National Cybersecurity Protection System (NCPS): This system, also referred to as EINSTEIN, is to include capabilities for monitoring network traffic and detecting and preventing intrusions, among other things. GAO has ongoing work reviewing the implementation of NCPS, and preliminary observations indicate that implementation of the intrusion detection and prevention capabilities may be limited and DHS appears to have not fully defined requirements for future capabilities.
While these initiatives are intended to improve security, no single technology or tool is sufficient to protect against all cyber threats. Rather, agencies need to employ a multi-layered, “defense in depth” approach to security that includes well-trained personnel, effective and consistently applied processes, and appropriate technologies.
Why GAO Did This Study
Effective cybersecurity for federal information systems is essential to preventing the loss of resources, the compromise of sensitive information, and the disruption of government operations. Federal information and systems face an evolving array of cyber-based threats, and recent data breaches at federal agencies highlight the impact that can result from ineffective security controls.
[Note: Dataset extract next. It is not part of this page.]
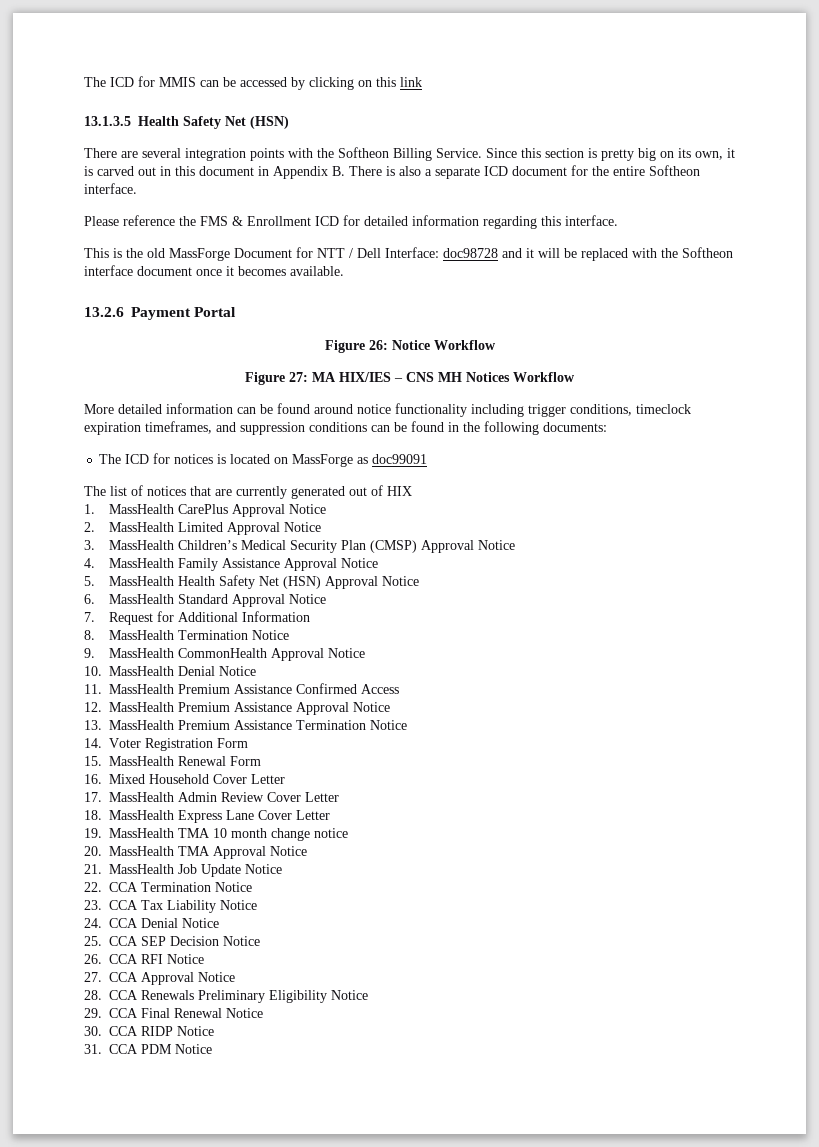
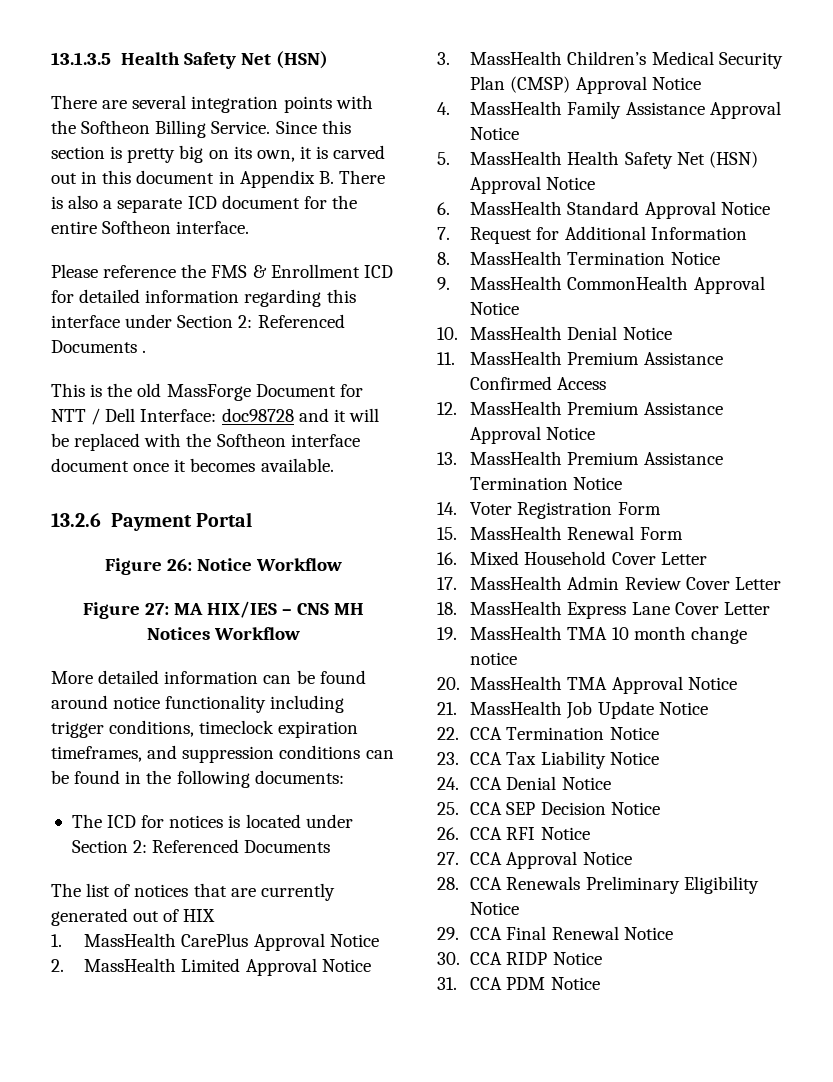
[84,76,422,90] The ICD for MMIS can be accessed by clicking on this link // -> (51, 58) none
[565,215,618,226] interface. -> [51,314,345,328] [51,340,147,353] interface under Section 2: Referenced Documents .
[274,454,428,467] on MassForge as doc99091 -> [305,814,353,828] [71,839,331,853] under Section 2: Referenced Documents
Since 1997, GAO has designated federal information security as a government-wide high-risk area, and in 2003 expanded this area to include computerized systems supporting the nation's critical infrastructure. This year, in GAO's high-risk update, the area was further expanded to include protecting the privacy of personal information that is collected, maintained, and shared by both federal and nonfederal entities.
This statement summarizes (1) challenges facing federal agencies in securing their systems and information and (2) government-wide initiatives, including those led by DHS, aimed at improving cybersecurity. In preparing this statement, GAO relied on its previously published and ongoing work in this area.
In previous work, GAO and agency inspectors general have made hundreds of recommendations to assist agencies in addressing cybersecurity challenges. GAO has also made recommendations to improve government-wide initiatives.